All you can do is be yourself. Content marketing exists to provide guidance for your career. You need to get yourself noticed online to succeed as a writer in 2016, there’s no doubt about it, but no one can tell you exactly what you should do.

You’re looking for the road map with no detours. I know this because I used to to look for the same road map.

What’s the perfect blogging niche? 

Where can I find the perfect “tribe,” who will devour everything I write?

What’s the best trick I can pull to get people to read my work? 

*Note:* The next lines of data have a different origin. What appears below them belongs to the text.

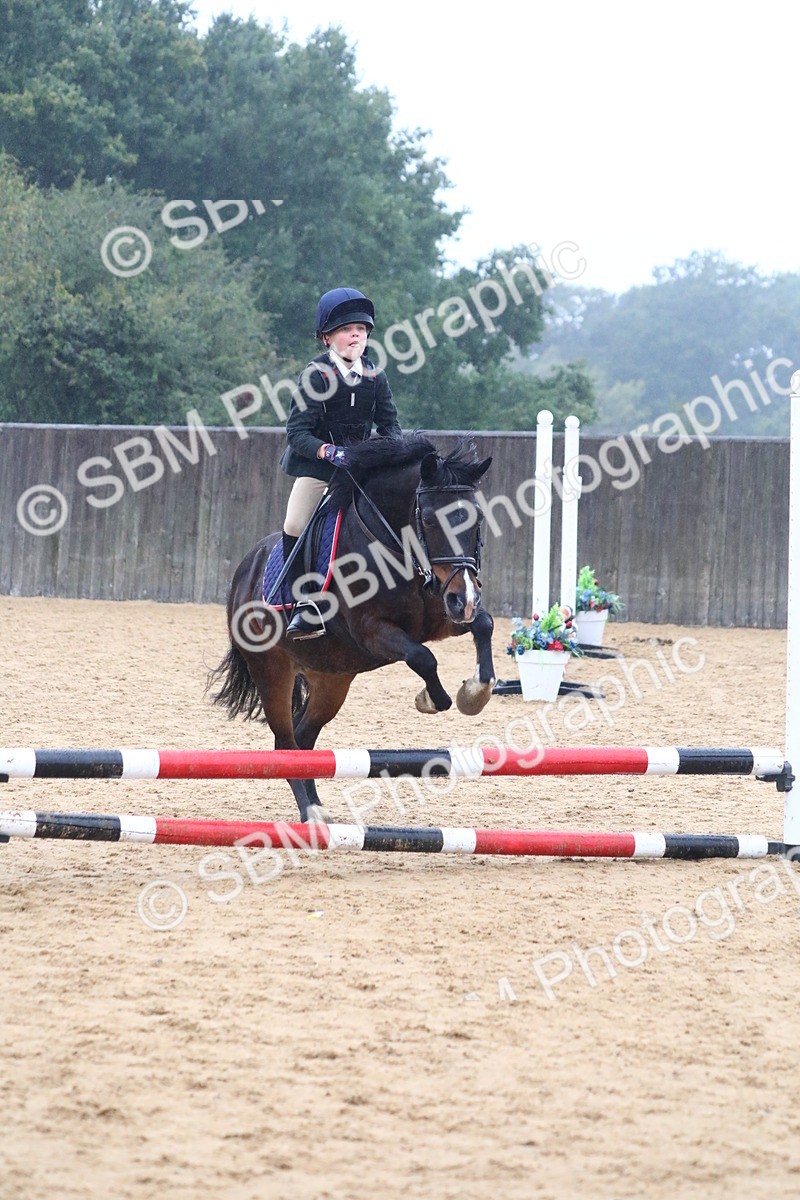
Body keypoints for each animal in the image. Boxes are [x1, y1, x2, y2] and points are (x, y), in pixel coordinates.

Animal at [207, 433, 496, 820]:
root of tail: (245, 570)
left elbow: (484, 625)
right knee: (285, 742)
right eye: (429, 519)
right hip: (272, 671)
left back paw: (315, 804)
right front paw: (430, 701)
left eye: (477, 517)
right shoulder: (371, 631)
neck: (395, 546)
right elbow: (423, 658)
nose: (464, 597)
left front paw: (474, 694)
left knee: (304, 737)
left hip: (332, 678)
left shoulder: (442, 614)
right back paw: (311, 813)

You’re never going to find foolproof answers. Just write. Write about the things you notice in your space. Tell us your story. Tell us why you’re writing what you write. Say what you want to say, not what the gurus tell you to say.

You’re already remarkable. You’d see that if you started to become more of yourself instead of trying to be someone else.

If you want to be a writer, try being a writer who markets their work, instead of a marketer who writes as a means to an end.

Use content marketing, but don’t drink the content marketing kool-aid.

Write your truth. We’ll accept you just as you are.

And hey, if you think I’m full of it, don’t listen to me!

That’s the whole point of the post. The best writers are the ones who dare to think for themselves.